Mr. Mugabe and Mr. Tsvangirai signed a power-sharing deal in September but Mr. Mugabe has refused to relinquish any control of the state. A third of Zimbabweans now face famine, and inflation has spiralled into the billions per cent. The two leaders left another round of power-sharing talks in Johannesburg this weekend without a workable agreement.

AIDS-Free World works with women’s groups in Zimbabwe to identify rape survivors who would take the risky step of giving testimony, and in some cases has helped get them across borders to do so. The group finds doctors to provide them medical care – many of the women still have unhealed wounds five months later, since Zimbabwe’s medical system has entirely ceased to function, and all need HIV tests – and also brings the lawyers who record the testimonies.

A first group of nine women produced affidavits in September with the help of pro bono lawyers from the Toronto firm Blakes; eight more gave their testimony this week. Shonali Shome, an AIDS-Free World lawyer collecting the evidence, said it is “chilling.”

“We’re hearing the same thing over and over, we’re seeing the same patterns in different parts of Zimbabwe: the women tell us about the same words coming out of the perpetrators mouths,” she said. “The language that’s used, the pattern of how they were abducted, it speaks to a hierarchical level of command.” It shows the rapes were both systematic and widespread (Ms. Makoni said she knows of 700 cases), the two criteria for crimes against humanity, Ms. Shome said.

Carol, for example, said she was told repeatedly by the ZANU-PF leader who raped her: “You deserve this, this is your punishment for daring to support the MDC. We have a list and everyone on it like you will get a punishment.”

The AIDS-Free World team is also researching the best route for a prosecution: Zimbabwe has crimes-against-humanity legislation, but its judicial system has been entirely hijacked by the Mugabe regime. The next choice, Ms. Shome said, is prosecution in a neighbouring state, all of which are signatories to the Rome Statute that says crimes against humanity can be prosecuted in another nation when a state cannot or will not take action domestically.

Mr. Lewis and his colleagues are also considering bodies such as the African Court (the judicial wing of the African Union) or the AU’s human-rights commission (although this would not be a criminal prosecution). A final option is the International Criminal Court, although this is unlikely for political reasons.

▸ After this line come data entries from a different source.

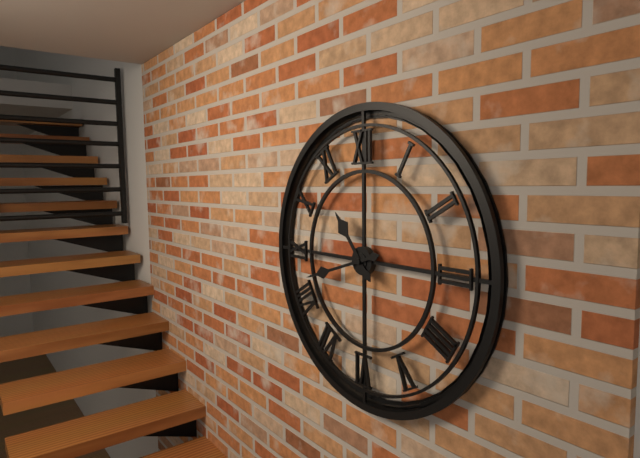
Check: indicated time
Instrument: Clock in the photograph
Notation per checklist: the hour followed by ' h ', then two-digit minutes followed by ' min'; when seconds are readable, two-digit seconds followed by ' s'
10 h 42 min
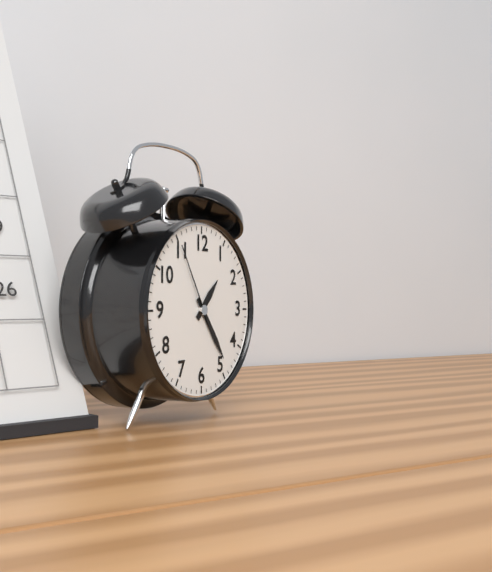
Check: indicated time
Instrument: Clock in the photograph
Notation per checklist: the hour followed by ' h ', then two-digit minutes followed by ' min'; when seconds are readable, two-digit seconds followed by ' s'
1 h 24 min 55 s
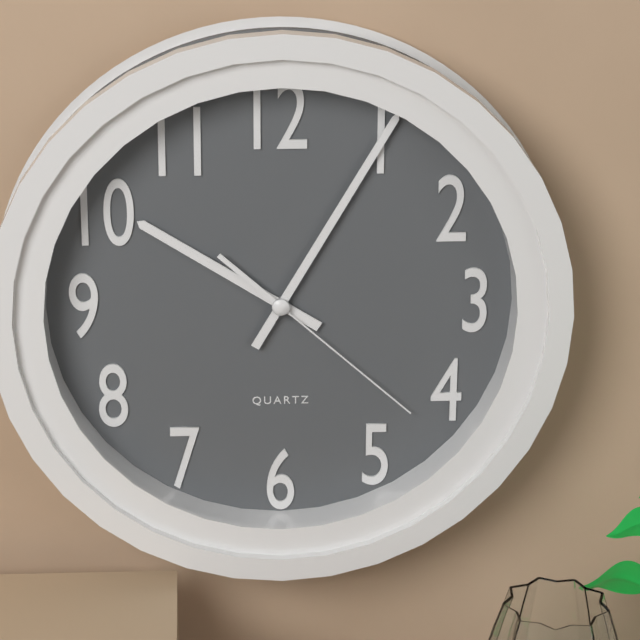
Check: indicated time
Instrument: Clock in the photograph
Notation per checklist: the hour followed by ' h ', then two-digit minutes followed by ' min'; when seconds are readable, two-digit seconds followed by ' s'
10 h 05 min 22 s
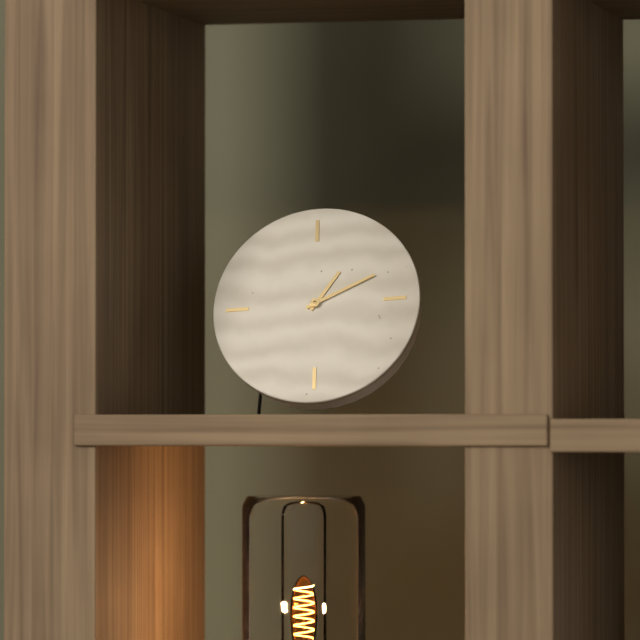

The women who gathered to give testimony this past week are adamant that they want their individual attackers prosecuted – most can name at least some of those who raped and beat them – but also wish to see senior people in the ZANU-PF leadership, starting with Mr. Mugabe, held accountable. The challenge in such a prosecution, Ms. Donovan acknowledged, is how to prove that the rapes and beatings were not criminal acts, carried out by individuals or rogue ZANU-PF members, but rather part of an orchestrated campaign for which responsibility originated with Mr. Mugabe and a handful of his close advisers.